Он пришел по адресу в большой богатый дом. Швейцариха ввела его в лифт, нажала кнопку. Узкие дверцы хлопнули его несколько раз по носу и пальцам. «Ишь ты, двери-то кусаются», — подумал он. Выходя, он опять получил по шее. Он отправил машину вниз, а сам постоял с минутку на площадке. И новые мысли опять полезли ему в голову. И опять коммерческие.
Он вошел, придерживая в левом кармане то, что трепыхалось там давеча и теперь затихло. Его попросили обождать. Он с достоинством уселся, попросил стакан воды. Ему принесли воду, он церемонно отпил глоток и вернул стакан. Он старался услышать, кто говорит в соседней комнате, кто именно? Не слышится ли там голос девочки лет четырнадцати (да, уже полных четырнадцать лет, смотри пожалуйста, как бежит время!). Девочки Любочки не слышно ли голоса?
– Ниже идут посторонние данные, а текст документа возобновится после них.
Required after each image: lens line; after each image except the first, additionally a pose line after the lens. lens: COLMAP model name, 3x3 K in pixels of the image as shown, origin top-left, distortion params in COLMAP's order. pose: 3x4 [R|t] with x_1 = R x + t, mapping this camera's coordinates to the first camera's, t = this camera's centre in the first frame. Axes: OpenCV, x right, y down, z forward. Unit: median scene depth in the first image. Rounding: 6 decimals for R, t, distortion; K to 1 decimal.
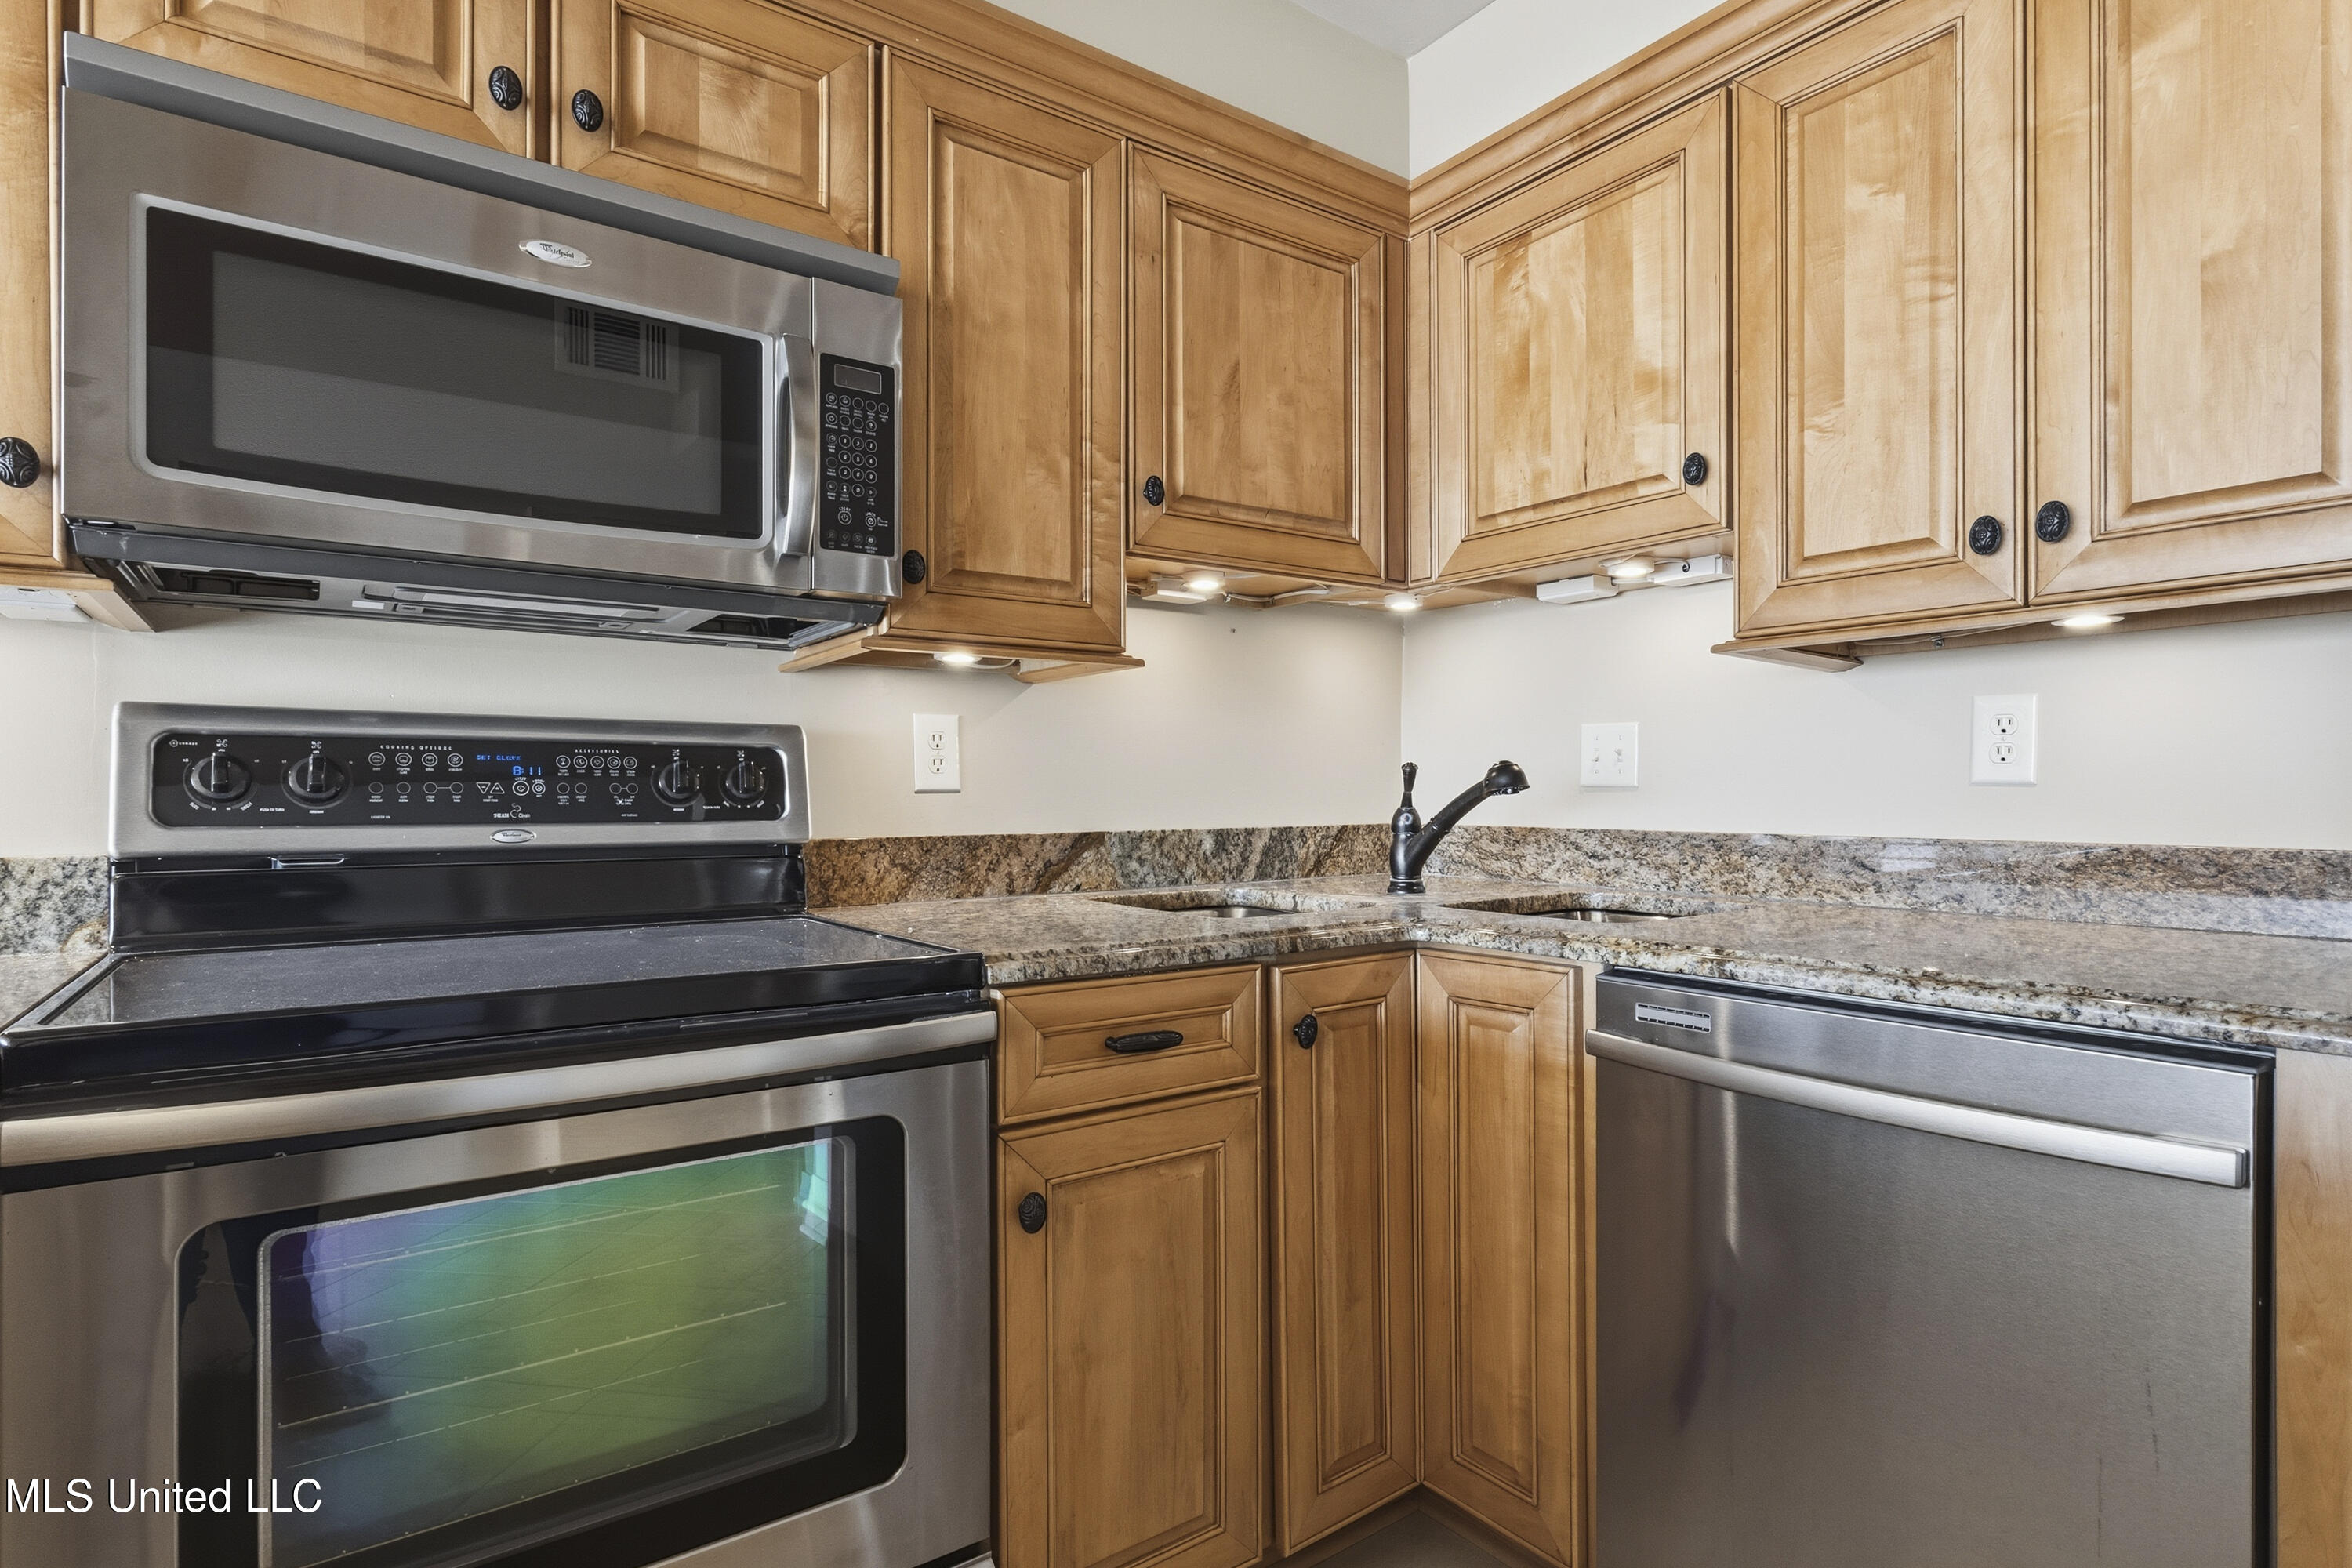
lens RADIAL K [[1202.8, 0, 1182.6], [0, 1202.8, 800.3], [0, 0, 1]] dist [-0.005821, 0.002399]
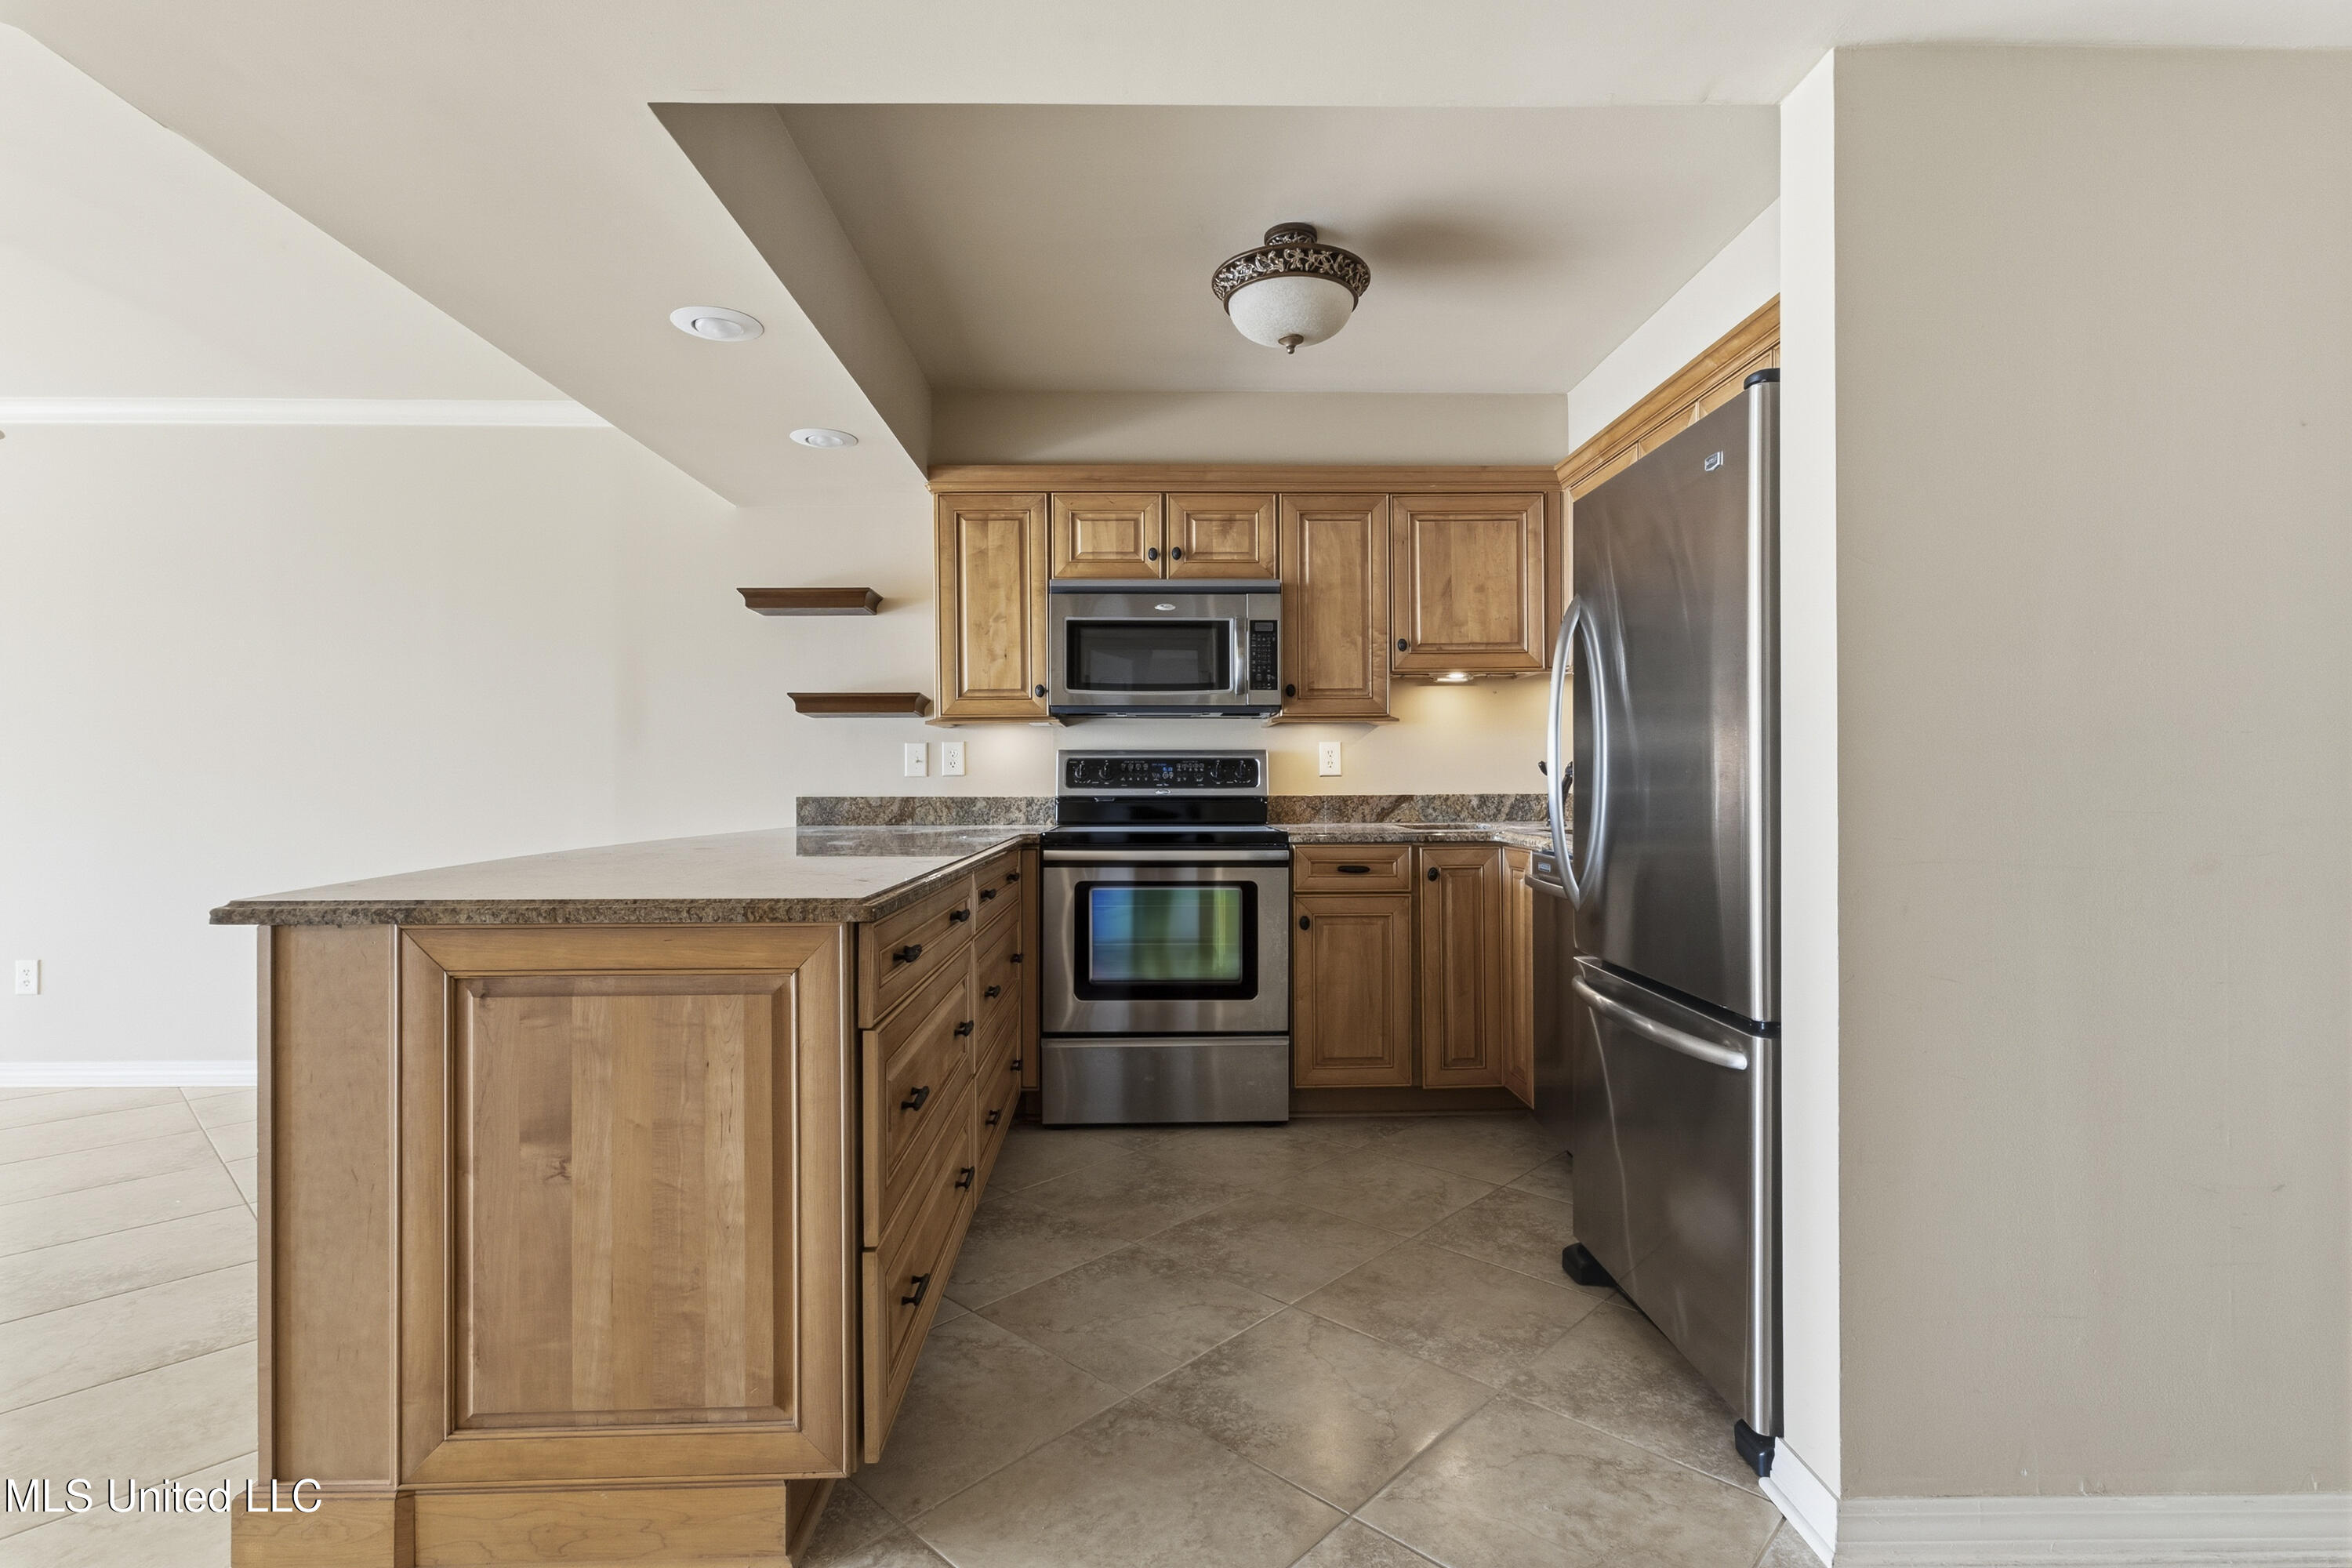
lens RADIAL K [[1185.3, 0, 1176.5], [0, 1185.3, 779.9], [0, 0, 1]] dist [-0.004706, 0.005546]
pose [[0.828067, -0.000305, -0.560630, 1.001349], [-0.000204, 1.000000, -0.000845, 0.002860], [0.560630, 0.000814, 0.828066, -1.255609]]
В комнату вошел барин. Это был деловик, деляга, по всему видать — высокого полета птица, с чистыми-чистыми, очень чистыми руками, бритый, аккуратный, такой, словно никуда никогда из великолепного города не выезжал да тут и родился.
— Здравствуйте, Павел Петрович, — сказал Александр Евграфович, вставая в струнку. — Здравствуйте. Перед вами находится Барабанов.
Павел Петрович протянул обе руки и дотронулся до плеч Александра Евграфовича.
— А! Барабанов! Очень рад. Рад. Очень, очень рад. Поджидал вас все время.
Оба сели к столу. Бумаг на столе было видимо-невидимо, и телефон стоял тут же, и русские счеты, и пишущая машинка, вру! две пишущие машинки. И подле чернильницы — цветочек в стакане.